Tag Archives: artificial cells

Tractor beams for artificial cells

This particular piece has videos of cells moving around. I won’t be including all of them but they are weirdly fascinating. First, a May 14, 2018 news item on Nanowerk announces the latest in tractor beam news from the Imperial College London (ICL; UK),

Researchers have used lasers to connect, arrange and merge artificial cells, paving the way for networks of artificial cells that act like tissues.

The team say that by altering artificial cell membranes they can now get the cells to stick together like ‘stickle bricks’ – allowing them to be arranged into whole new structures.

Biological cells can perform complex functions, but are difficult to controllably engineer.

Artificial cells, however, can in principle be made to order. Now, researchers from Imperial College London and Loughborough University have demonstrated a new level of complexity with artificial cells by arranging them into basic tissue structures with different types of connectivity.

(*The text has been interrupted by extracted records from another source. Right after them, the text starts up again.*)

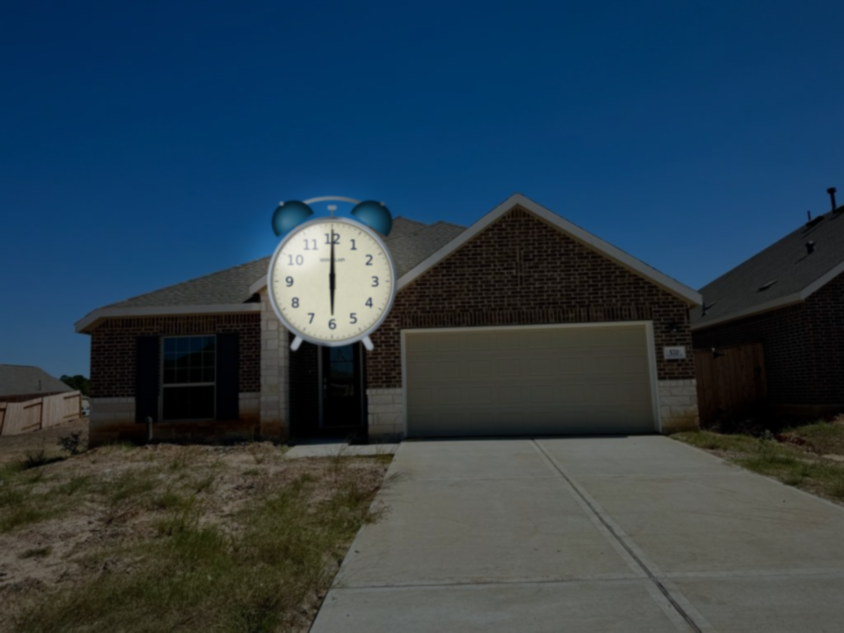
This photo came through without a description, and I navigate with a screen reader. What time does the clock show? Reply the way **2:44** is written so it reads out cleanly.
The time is **6:00**
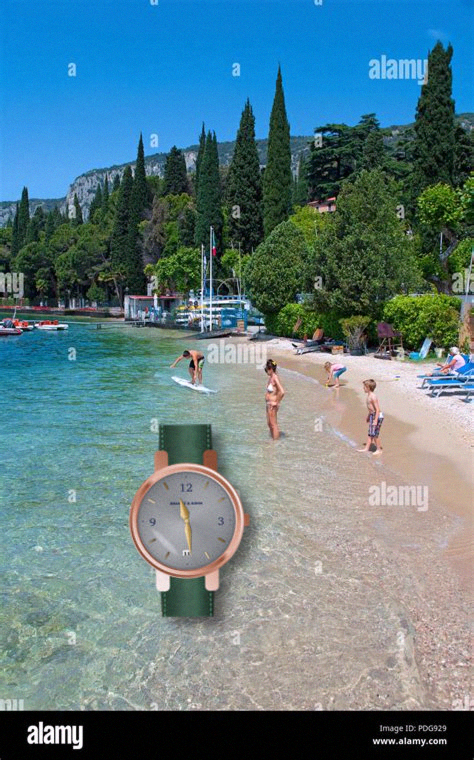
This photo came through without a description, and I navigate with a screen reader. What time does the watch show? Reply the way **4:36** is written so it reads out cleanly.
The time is **11:29**
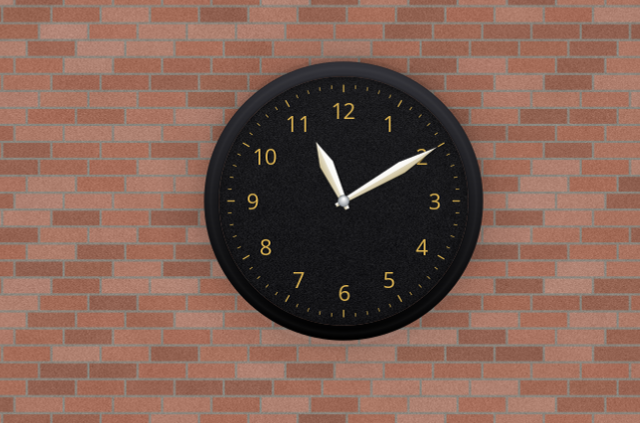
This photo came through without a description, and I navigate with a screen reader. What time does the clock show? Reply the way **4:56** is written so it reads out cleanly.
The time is **11:10**
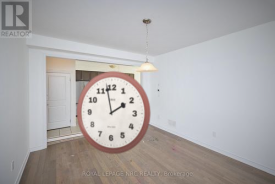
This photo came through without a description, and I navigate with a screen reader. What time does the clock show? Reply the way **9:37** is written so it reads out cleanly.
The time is **1:58**
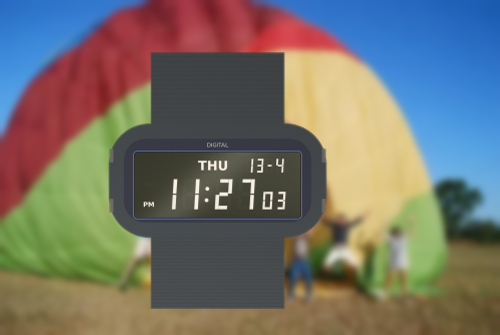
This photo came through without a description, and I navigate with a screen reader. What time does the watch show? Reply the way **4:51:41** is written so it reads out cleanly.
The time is **11:27:03**
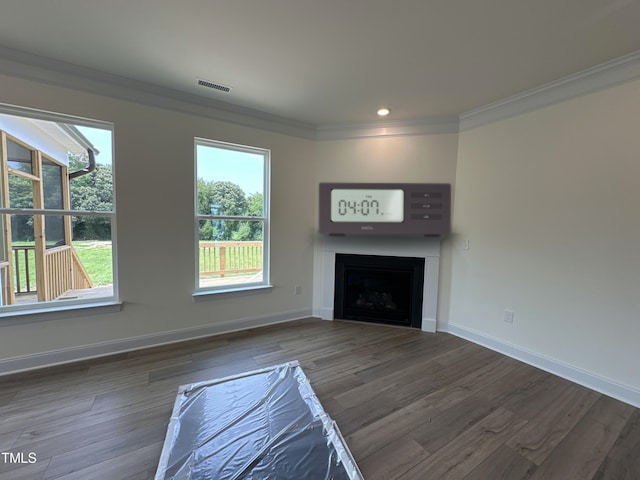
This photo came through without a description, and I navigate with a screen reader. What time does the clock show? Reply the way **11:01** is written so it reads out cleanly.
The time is **4:07**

These structures could be used to perform functions like initiating chemical reactions or moving chemicals around networks of artificial and biological cells. This could be useful in carrying out chemical reactions in ultra-small volumes, in studying the mechanisms through which cells communicate with one another, and in the development of a new generation of smart biomaterials.

A May 14, 2018 ICL press release by Hayley Dunning , which originated the news item, provides more detail,

Cells are the basic units of biology, which are capable of working together as a collective when arranged into tissues. In order to do this, cells must be connected and be capable of exchanging materials with one another.

The team were able to link up artificial cells into a range of new architectures, the results of which are published today in Nature Communications.

The artificial cells have a membrane-like layer as their shell, which the researchers engineered to ‘stick’ to each other. In order to get the cells to come close enough, the team first had to manipulate the cells with ‘optical tweezers’ that act like mini ‘tractor beams’ dragging and dropping cells into any position. Once connected in this way the cells can be moved as one unit.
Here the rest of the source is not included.